# TEXT PROVIDED:
Because of the polarized nature of the court, Scalia’s death makes it all but certain that in most of those cases, the votes will result in a 4-4 tie, which means that the decision of the lower courts will likely stand unless one of the justices goes off the reservation and votes with the opposite side. That means we can probably predict the outcome of several key cases without having to wait until June.

The results are a mixed bag. The Obama administration is likely to lose an important fight over immigration. Unions win. Reproductive rights for women could suffer. And challenges to redistricting are likely to founder.

Here’s a rundown of how six of those cases are likely to unfold:

Friedrichs v. California Teachers Association: Perhaps the biggest beneficiaries of Scalia’s death are public sector unions. This case, which produced one of the more contentious oral arguments of the term, was headed towards a 5-4 decision in favor of Rebecca Friedrichs and the other plaintiffs who were challenging the California’s teachers’ union’s right to charge public school employees fees to cover the costs of the collective bargaining it did on their behalf, even though they aren’t members of the union. The case was teed up by conservative Justice Samuel Alito, and labor supporters feared a ruling against the union could devastate what’s left of labor’s power. The lawyers for Friedrichs asked the lower court to rule against them to hasten the case’s arrival at the Supreme Court. The Ninth Circuit Court of Appeals complied, and now that decision is likely to stand if the liberal-conservative split on the court delivers a 4-4 vote. Labor wins.

US v Texas: Texas and nearly two dozen other states filed suit to block the implementation of President Barack Obama’s orders to the Department of Homeland Security to defer the deportation of about 5.5 million immigrants, especially children brought to the US illegally by their parents. In November, the ultra-conservative Fifth Circuit Court of Appeals, upholding a lower court decision, ruled that Obama had exceeded his authority to make such sweeping changes to the immigration system without an act of Congress. Obama’s move was in trouble even with Scalia on the court, but now it seems likely that a tie vote will result in the Fifth Circuit’s ruling holding fast. Immigrants lose.

Evenwel v Abbott and Harris v Arizona Independent Redistricting: These cases both involve attacks on the drawing of legislative districts and involve the sorts of political issues that the court has historically avoided, preferring to leave politics and redistricting fights to the politicians. Rulings in favor of the plaintiffs–mostly tea party activists–would likely result in political districts more tilted to favor rural, white Republican voters. Both cases came to the court on appeal from unusual three-judge courts that are specifically delegated to hear certain sorts of election law and voting rights cases. Those trial courts are different in that appeals of their decisions go straight to the US Supreme Court, bypassing the traditional federal appellate courts. Conservatives in recent years have used these courts as a way of fast-tracking their cases to the now-very conservative Supreme Court. The landmark Citizens United case came to the court this way. Now, though, that fast track is going to grind to a halt, as the plaintiffs in both cases lost in the three-judge courts, whose decisions are likely to now stand. Tea partiers lose.

# EXTRACTED INFORMATION:
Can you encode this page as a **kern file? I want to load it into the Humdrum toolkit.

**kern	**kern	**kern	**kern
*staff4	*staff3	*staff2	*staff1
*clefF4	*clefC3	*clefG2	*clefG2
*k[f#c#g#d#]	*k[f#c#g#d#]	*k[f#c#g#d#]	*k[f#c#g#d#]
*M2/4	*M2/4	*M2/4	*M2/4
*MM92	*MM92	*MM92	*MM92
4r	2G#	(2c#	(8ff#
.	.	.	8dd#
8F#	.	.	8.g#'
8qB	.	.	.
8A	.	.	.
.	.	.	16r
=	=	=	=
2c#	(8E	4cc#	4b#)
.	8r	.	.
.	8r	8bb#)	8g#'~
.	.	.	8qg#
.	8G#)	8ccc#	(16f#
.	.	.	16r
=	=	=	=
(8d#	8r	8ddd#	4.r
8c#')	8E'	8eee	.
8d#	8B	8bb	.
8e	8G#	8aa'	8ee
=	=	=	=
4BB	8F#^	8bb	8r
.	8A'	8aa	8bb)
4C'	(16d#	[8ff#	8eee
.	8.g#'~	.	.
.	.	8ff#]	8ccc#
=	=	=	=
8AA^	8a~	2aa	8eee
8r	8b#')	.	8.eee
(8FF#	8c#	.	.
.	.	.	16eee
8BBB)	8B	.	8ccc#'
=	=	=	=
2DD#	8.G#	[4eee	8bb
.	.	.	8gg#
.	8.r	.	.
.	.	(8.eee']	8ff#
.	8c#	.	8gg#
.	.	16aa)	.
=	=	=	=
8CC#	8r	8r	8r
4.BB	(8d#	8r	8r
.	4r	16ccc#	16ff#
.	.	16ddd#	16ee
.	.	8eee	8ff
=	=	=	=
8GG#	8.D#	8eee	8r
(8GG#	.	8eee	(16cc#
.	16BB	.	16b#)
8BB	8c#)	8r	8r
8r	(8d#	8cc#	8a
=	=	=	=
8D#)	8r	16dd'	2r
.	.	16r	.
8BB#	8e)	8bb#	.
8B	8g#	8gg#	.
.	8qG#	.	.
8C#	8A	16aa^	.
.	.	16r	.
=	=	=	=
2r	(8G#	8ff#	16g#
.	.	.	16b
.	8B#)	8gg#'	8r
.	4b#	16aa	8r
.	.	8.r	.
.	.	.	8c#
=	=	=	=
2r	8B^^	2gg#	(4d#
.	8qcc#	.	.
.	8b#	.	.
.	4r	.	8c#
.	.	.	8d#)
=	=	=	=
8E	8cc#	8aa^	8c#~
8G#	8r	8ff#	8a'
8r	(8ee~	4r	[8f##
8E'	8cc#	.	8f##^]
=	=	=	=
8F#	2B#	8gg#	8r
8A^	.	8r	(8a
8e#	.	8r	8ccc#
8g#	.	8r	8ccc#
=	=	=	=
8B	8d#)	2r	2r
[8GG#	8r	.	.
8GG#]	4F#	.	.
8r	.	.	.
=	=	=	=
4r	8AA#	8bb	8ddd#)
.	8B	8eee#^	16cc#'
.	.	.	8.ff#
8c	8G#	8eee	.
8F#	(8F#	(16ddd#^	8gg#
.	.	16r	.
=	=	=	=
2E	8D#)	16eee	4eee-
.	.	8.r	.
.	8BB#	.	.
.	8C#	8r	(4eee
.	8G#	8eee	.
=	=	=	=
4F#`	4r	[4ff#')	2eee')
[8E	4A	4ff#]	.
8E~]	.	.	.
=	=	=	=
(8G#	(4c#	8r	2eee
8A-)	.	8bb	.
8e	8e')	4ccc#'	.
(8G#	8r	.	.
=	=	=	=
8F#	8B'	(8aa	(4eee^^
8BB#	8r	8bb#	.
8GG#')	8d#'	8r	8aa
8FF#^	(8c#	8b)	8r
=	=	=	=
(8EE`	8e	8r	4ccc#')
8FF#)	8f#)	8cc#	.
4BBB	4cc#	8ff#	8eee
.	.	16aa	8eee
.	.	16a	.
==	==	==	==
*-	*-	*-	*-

# COMPLETE THE FOLLOWING:
A - In the text on Scalia's death, how many immigrants would President Obama's orders have spared from deportation?
B - List every court case that the text on Scalia's death names.

# TASK-BY-TASK RESULTS:
A - About 5.5 million.

B -
- Friedrichs v. California Teachers Association
- US v Texas
- Evenwel v Abbott
- Harris v Arizona Independent Redistricting
- Citizens United